Based on these fundamentals, many analysts on the Street and sophisticated investors have been bearish on the stock, with many large institutions selling the stock short, hoping to benefit from a fall in the share price.
Short selling involves borrowing stock that one does not own, selling it in the market on the expectation that the share price will fall and then buying the stock back at a lower price, locking in a profit.

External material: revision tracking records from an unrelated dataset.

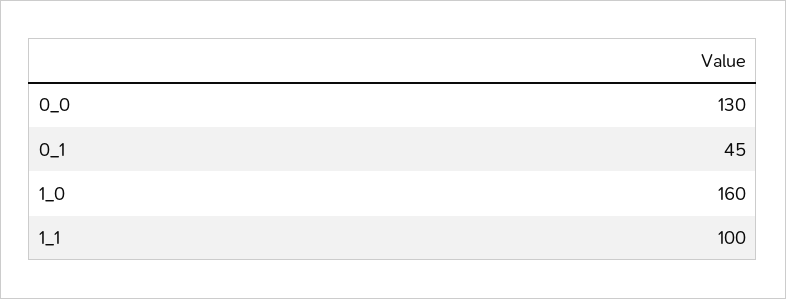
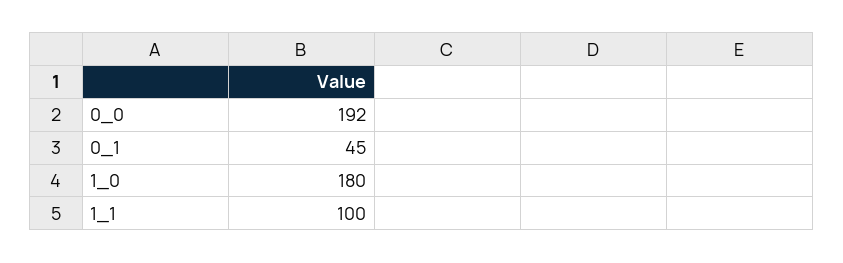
0_0: 130 -> 192
1_0: 160 -> 180

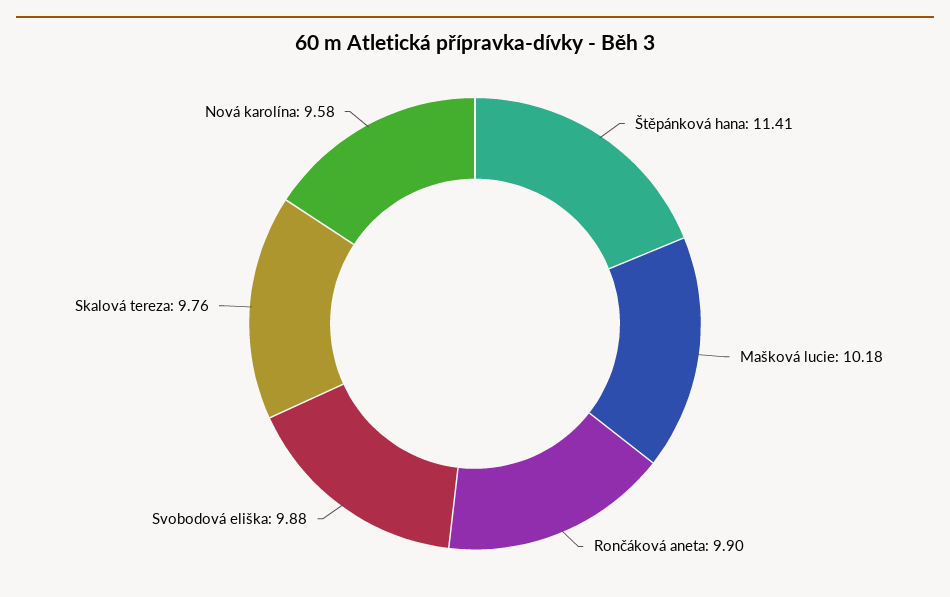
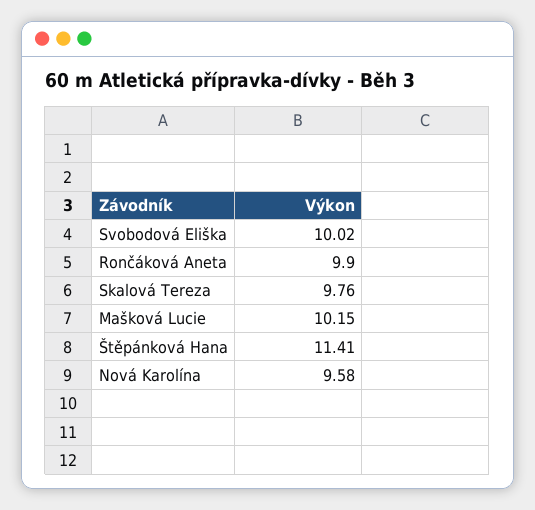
Mašková lucie: 10.18 -> 10.15
Svobodová eliška: 9.88 -> 10.02

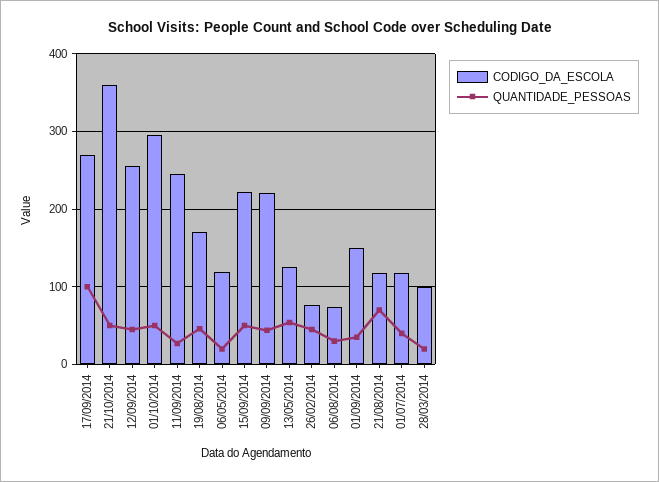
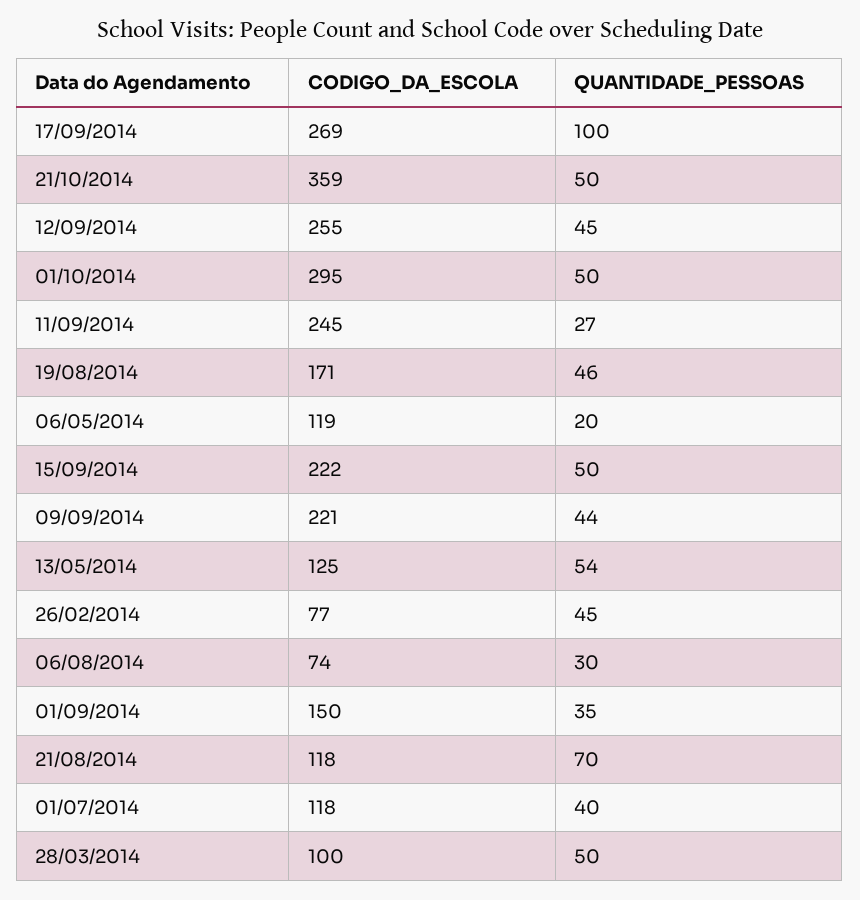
QUANTIDADE_PESSOAS, 28/03/2014: 20 -> 50

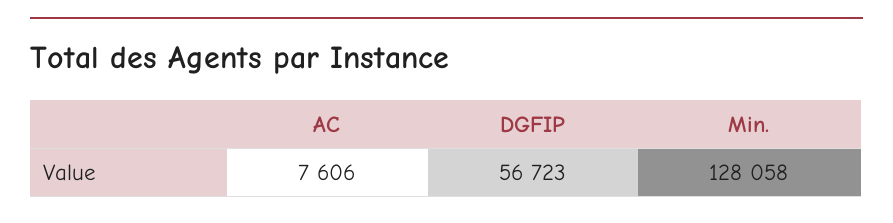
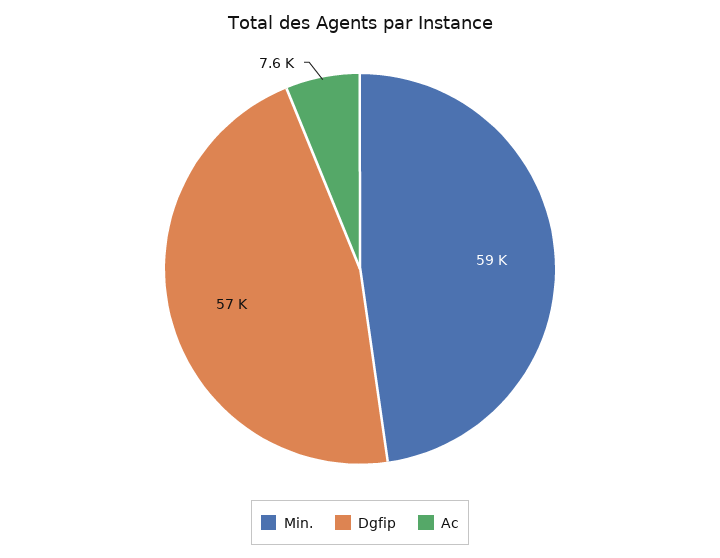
Min.: 128058 -> 59000

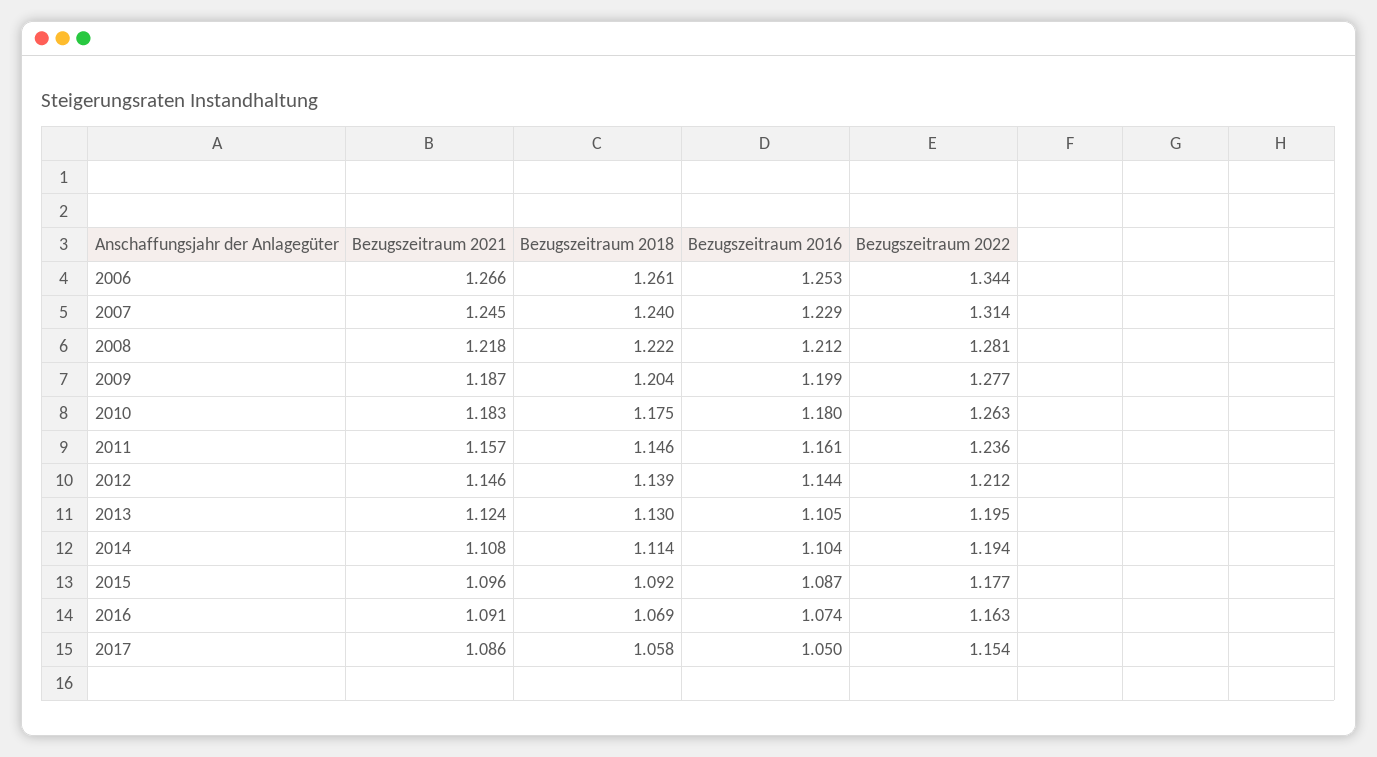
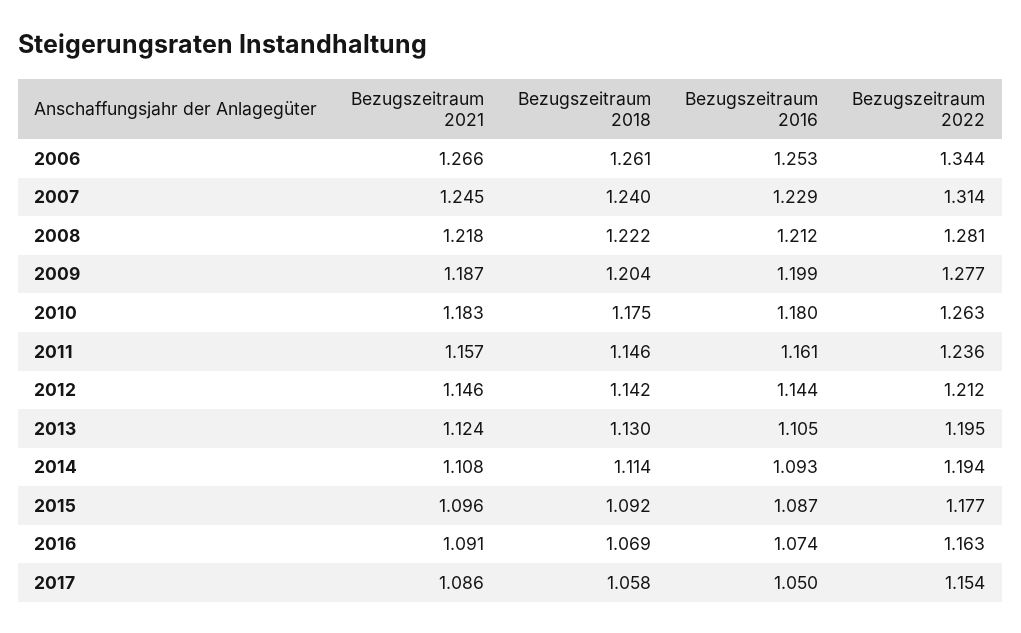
Bezugszeitraum 2018, 2012: 1.139 -> 1.142
Bezugszeitraum 2016, 2014: 1.104 -> 1.093

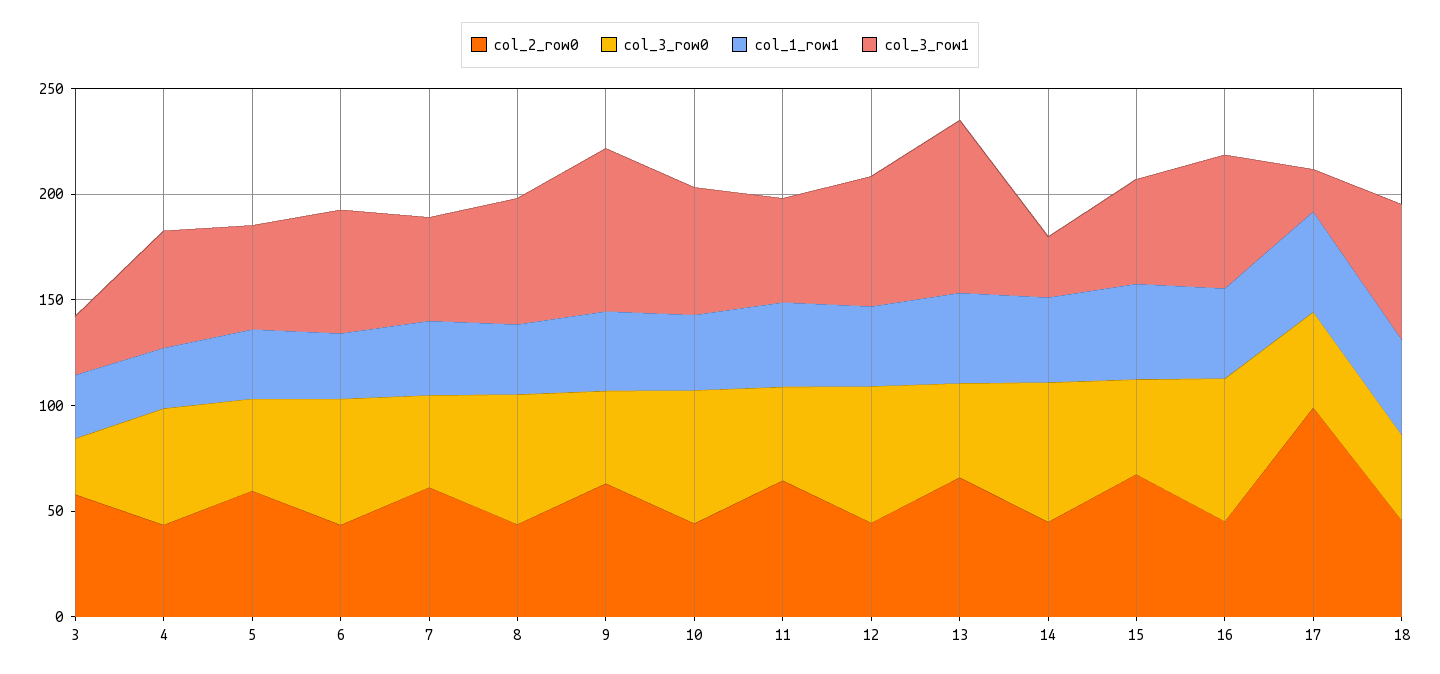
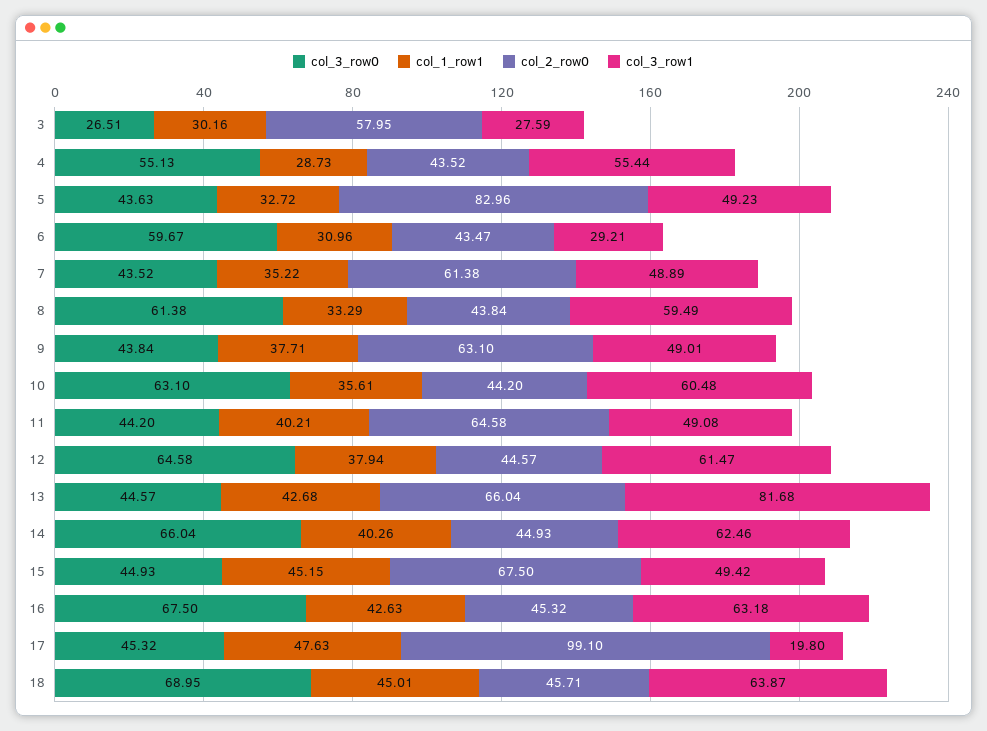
col_2_row0, 5: 60 -> 82.96
col_3_row1, 6: 60 -> 29.21
col_3_row1, 9: 80 -> 49.01
col_3_row1, 14: 30 -> 62.46
col_3_row0, 18: 40 -> 68.95

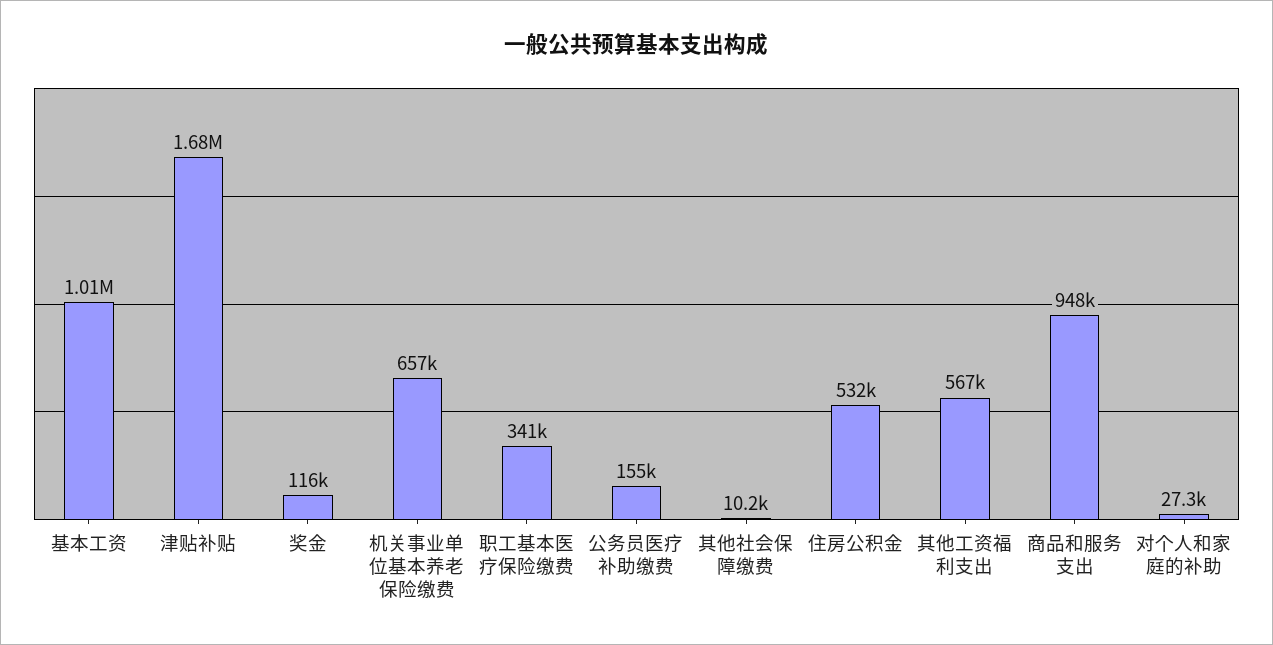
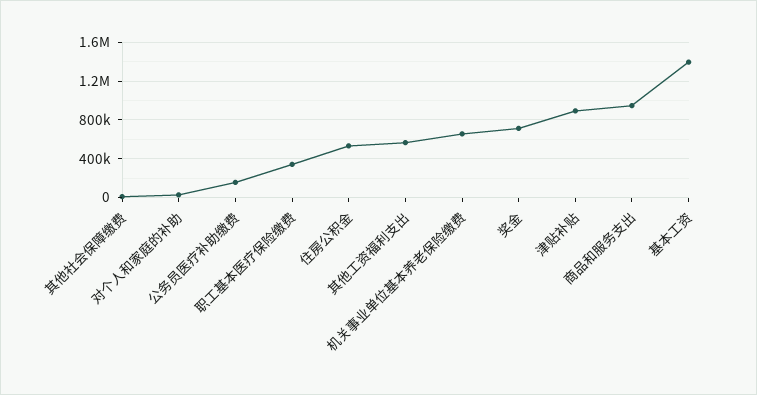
基本工资: 1010000 -> 1400000
津贴补贴: 1680000 -> 900000
奖金: 116000 -> 700000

The driving force behind GameStop’s meteoric rise can be explained by what is known as a classic “short squeeze”. This occurs when short sellers scramble to liquidate their short positions by buying back their stock as a result of the share price moving upwards instead of falling.
According to Barron’s, GameStop was the most shorted share on the Russell 2000 index at the end of 2020, with 144% of the shares available for trading (the float) having been borrowed by short sellers to bet against the share price.
Four months ago, a trader known as Jeffamazon wrote on Reddit’s popular WallStreetBets forum that GameStop could be “the greatest short burn you’ll see in history.”
Day traders congregated on the forum, encouraging each other to buy the stock, essentially pushing the share price higher. The higher the share price climbed, the more painful short positions became, and eventually big institutional players and hedge funds were forced to liquidate their positions as margin calls were triggered and short sellers were forced to cover their losses.
According to The Wall Street Journal, one of the biggest “victims” of this “short squeeze” was hedge fund Melvin Capital, who had lost almost 30% of its $12.5 billion assets under management (AUM) through Friday last week and needed a $2.75 billion bail out from Citadel and Point72. (See GME stock analysis on TipRanks)
Telsey Advisory analyst Joe Feldman downgraded the stock three days ago to a Sell and set his price target at $33. This implies downside potential of around 91% from the most recent close.
Telsey believes that “the current share price and valuation levels are not sustainable, and we expect the shares to return to a more normal/fair valuation driven by the fundamentals.”
Meanwhile, other analysts on the Street agree that the share price is severely overvalued, with an average price target of $11, which suggests downside potential of 97% over the next 12 months.